I could have sworn upon reading the most recent White House budget request for fiscal year 2003 that it was the early ’80s all over again. I keep seeing Michael Jackson atop the charts.

Everyone is wearing jelly bracelets, and NBA players are wearing these shorts that reveal almost as much as an exotic dancer. Plus, the federal government is thinking it can spend and cut its way out of recession and that runaway deficits are no big deal.

President Ronald Reagan is often given credit for the way he helped our nation recover from the recession left by the Carter administration. This is like saying if got sold tomorrow, whoever takes over should get the credit when it eventually turns a profit. All administrations and presidents can do is lay the foundation for economic stability and health. It takes time and sometimes just plain luck to have these things fall into place. Bill Clinton’s infamous 1993 budget package, which controversially passed by one vote in the Senate, finally took hold at the end of his administration. Its passage, along with cyclically good economic times, was responsible for the federal government actually running large surpluses toward the end of his term, not to mention record economic growth.

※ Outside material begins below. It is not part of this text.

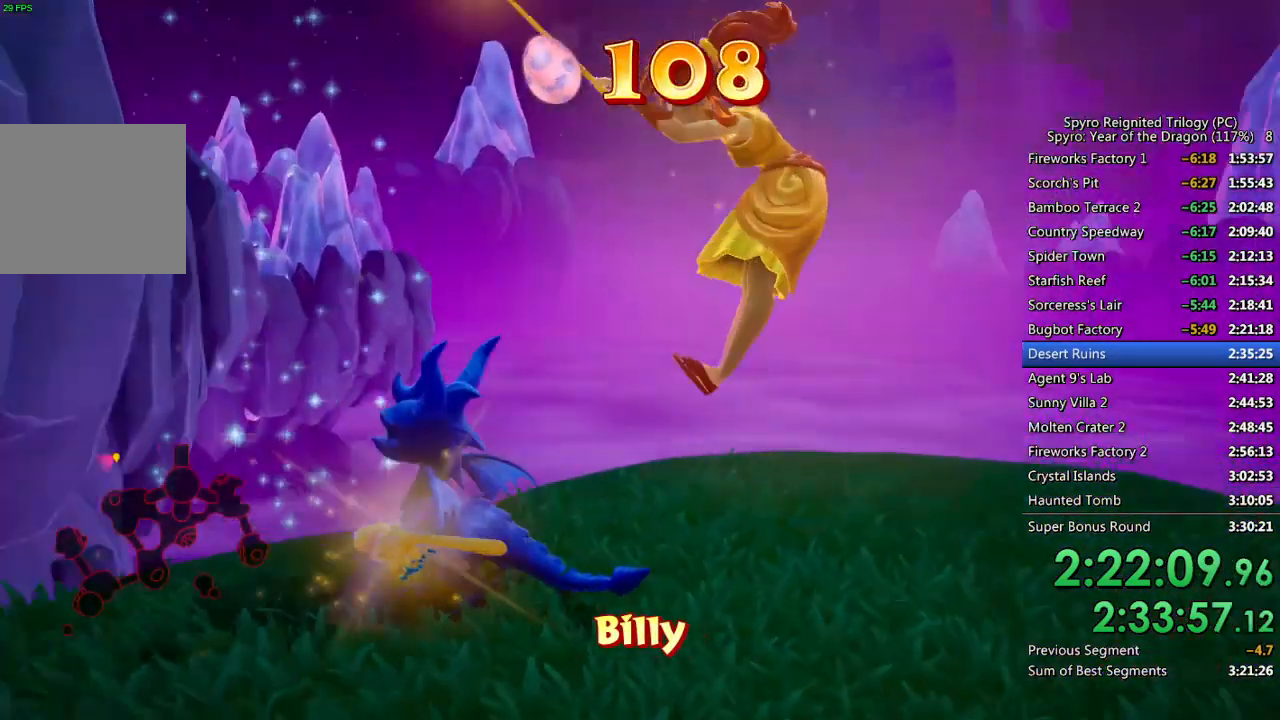
{"buttons": [], "left_stick": "up", "right_stick": "center", "events": [[150, "right_stick", "center"], [267, "left_stick", "up"]]}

But with the attacks of Sept. 11 and the dot-com bubble bursting, Clinton’s successor has inherited a tougher situation. Add to that the public now no longer hopes that their 401(k)s and portfolios will rise in value, they undeniably expect it. The stock market is no longer the financial playground of the elite, and most Americans are in some way invested in Wall Street.

So then why would George W. turn to the mistakes of the past to create his policy of the present? Deficits and debt absolutely ballooned under Reagan, created by his huge increases in defense spending and large reductions in taxes for the wealthiest Americans. Sound familiar? It’s called “supply-side” economics by its supporters, was called “voodoo economics” by President Bush Sr., and “trickle-down” economics by everyone else. And it’s a major tenet of the new budget released by Bush.

The theory is that if you give the wealthy more money to invest and spend, they’ll invest in the economy and create more jobs, and spend more freely on goods and services, pumping even more money into the economy. Great plan, but one problem. The wealthy also end up not paying taxes on all that extra income generated from the original tax cut, and the government doesn’t have enough money to operate and stay balanced. And just like your credit card debt, eventually deficits can become monsters nearly impossible to tame.

The justification for large defense budgets and lower taxes on the upper class in the ’80s was to spark the economy and defeat communism. Now it’s to spark the economy and defeat terrorism. Terrorism may be much more of a real threat than communism was, but if we can’t afford to defend ourselves from rogue states, we should either peel back some of last year’s tax cut or reduce spending. Passing this debt along to our children would be making the same mistake twice.

Many programs, including highway funding, will be sliced in favor of keeping the previously passed 10-year, 1.3 trillion dollar tax cut passed by the Bush administration last year. So get out your pastels and Mr. T. starter kits, it looks like the ’80s are making a comeback.